> _DATA FOR THE TASK_
- - - - - - -

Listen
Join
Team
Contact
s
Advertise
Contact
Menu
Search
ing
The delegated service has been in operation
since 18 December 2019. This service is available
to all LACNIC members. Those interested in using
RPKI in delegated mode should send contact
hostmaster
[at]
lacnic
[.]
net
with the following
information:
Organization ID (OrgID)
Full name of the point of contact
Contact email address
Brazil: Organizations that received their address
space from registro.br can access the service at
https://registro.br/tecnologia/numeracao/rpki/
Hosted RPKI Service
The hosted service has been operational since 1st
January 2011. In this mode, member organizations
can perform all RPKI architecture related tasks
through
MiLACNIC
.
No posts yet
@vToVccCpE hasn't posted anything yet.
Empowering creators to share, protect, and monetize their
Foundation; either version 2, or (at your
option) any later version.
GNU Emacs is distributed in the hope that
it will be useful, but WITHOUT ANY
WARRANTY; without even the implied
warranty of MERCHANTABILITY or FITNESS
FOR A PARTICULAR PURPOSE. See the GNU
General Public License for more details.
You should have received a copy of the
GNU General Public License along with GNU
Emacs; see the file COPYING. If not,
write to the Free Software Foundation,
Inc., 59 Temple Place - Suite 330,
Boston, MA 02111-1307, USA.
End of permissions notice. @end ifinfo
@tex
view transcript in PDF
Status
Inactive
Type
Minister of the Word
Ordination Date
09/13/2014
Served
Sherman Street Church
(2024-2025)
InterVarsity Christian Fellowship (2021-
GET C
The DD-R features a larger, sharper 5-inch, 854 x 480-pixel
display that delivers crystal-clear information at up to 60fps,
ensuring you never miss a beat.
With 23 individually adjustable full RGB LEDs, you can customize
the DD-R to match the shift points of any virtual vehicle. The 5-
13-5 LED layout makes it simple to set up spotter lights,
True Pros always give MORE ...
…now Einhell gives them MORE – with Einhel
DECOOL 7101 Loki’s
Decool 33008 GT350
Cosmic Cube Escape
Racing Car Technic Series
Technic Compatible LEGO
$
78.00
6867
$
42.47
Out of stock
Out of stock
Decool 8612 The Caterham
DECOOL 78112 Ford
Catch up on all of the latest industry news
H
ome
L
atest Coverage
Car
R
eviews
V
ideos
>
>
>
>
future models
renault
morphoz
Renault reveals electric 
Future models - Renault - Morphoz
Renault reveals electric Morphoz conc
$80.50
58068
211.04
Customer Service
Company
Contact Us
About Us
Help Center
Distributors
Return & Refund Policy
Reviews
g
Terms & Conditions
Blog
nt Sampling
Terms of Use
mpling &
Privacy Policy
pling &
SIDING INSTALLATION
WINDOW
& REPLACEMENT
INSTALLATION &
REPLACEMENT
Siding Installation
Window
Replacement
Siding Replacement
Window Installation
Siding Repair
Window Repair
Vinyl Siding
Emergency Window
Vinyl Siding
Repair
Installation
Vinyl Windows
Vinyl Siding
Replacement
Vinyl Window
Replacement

- - - - - - -

> _EXERCISE DETAILS_
All of the data above should be reproduced exactly, with nothing left out.

> _EXPECTED ANSWER_
Listen
Join
Team
Contact
s
Advertise
Contact
Menu
Search
ing
The delegated service has been in operation
since 18 December 2019. This service is available
to all LACNIC members. Those interested in using
RPKI in delegated mode should send contact
hostmaster
[at]
lacnic
[.]
net
with the following
information:
Organization ID (OrgID)
Full name of the point of contact
Contact email address
Brazil: Organizations that received their address
space from registro.br can access the service at
https://registro.br/tecnologia/numeracao/rpki/
Hosted RPKI Service
The hosted service has been operational since 1st
January 2011. In this mode, member organizations
can perform all RPKI architecture related tasks
through
MiLACNIC
.
No posts yet
@vToVccCpE hasn't posted anything yet.
Empowering creators to share, protect, and monetize their
Foundation; either version 2, or (at your
option) any later version.
GNU Emacs is distributed in the hope that
it will be useful, but WITHOUT ANY
WARRANTY; without even the implied
warranty of MERCHANTABILITY or FITNESS
FOR A PARTICULAR PURPOSE. See the GNU
General Public License for more details.
You should have received a copy of the
GNU General Public License along with GNU
Emacs; see the file COPYING. If not,
write to the Free Software Foundation,
Inc., 59 Temple Place - Suite 330,
Boston, MA 02111-1307, USA.
End of permissions notice. @end ifinfo
@tex
view transcript in PDF
Status
Inactive
Type
Minister of the Word
Ordination Date
09/13/2014
Served
Sherman Street Church
(2024-2025)
InterVarsity Christian Fellowship (2021-
GET C
The DD-R features a larger, sharper 5-inch, 854 x 480-pixel
display that delivers crystal-clear information at up to 60fps,
ensuring you never miss a beat.
With 23 individually adjustable full RGB LEDs, you can customize
the DD-R to match the shift points of any virtual vehicle. The 5-
13-5 LED layout makes it simple to set up spotter lights,
True Pros always give MORE ...
…now Einhell gives them MORE – with Einhel
DECOOL 7101 Loki’s
Decool 33008 GT350
Cosmic Cube Escape
Racing Car Technic Series
Technic Compatible LEGO
$
78.00
6867
$
42.47
Out of stock
Out of stock
Decool 8612 The Caterham
DECOOL 78112 Ford
Catch up on all of the latest industry news
H
ome
L
atest Coverage
Car
R
eviews
V
ideos
>
>
>
>
future models
renault
morphoz
Renault reveals electric 
Future models - Renault - Morphoz
Renault reveals electric Morphoz conc
$80.50
58068
211.04
Customer Service
Company
Contact Us
About Us
Help Center
Distributors
Return & Refund Policy
Reviews
g
Terms & Conditions
Blog
nt Sampling
Terms of Use
mpling &
Privacy Policy
pling &
SIDING INSTALLATION
WINDOW
& REPLACEMENT
INSTALLATION &
REPLACEMENT
Siding Installation
Window
Replacement
Siding Replacement
Window Installation
Siding Repair
Window Repair
Vinyl Siding
Emergency Window
Vinyl Siding
Repair
Installation
Vinyl Windows
Vinyl Siding
Replacement
Vinyl Window
Replacement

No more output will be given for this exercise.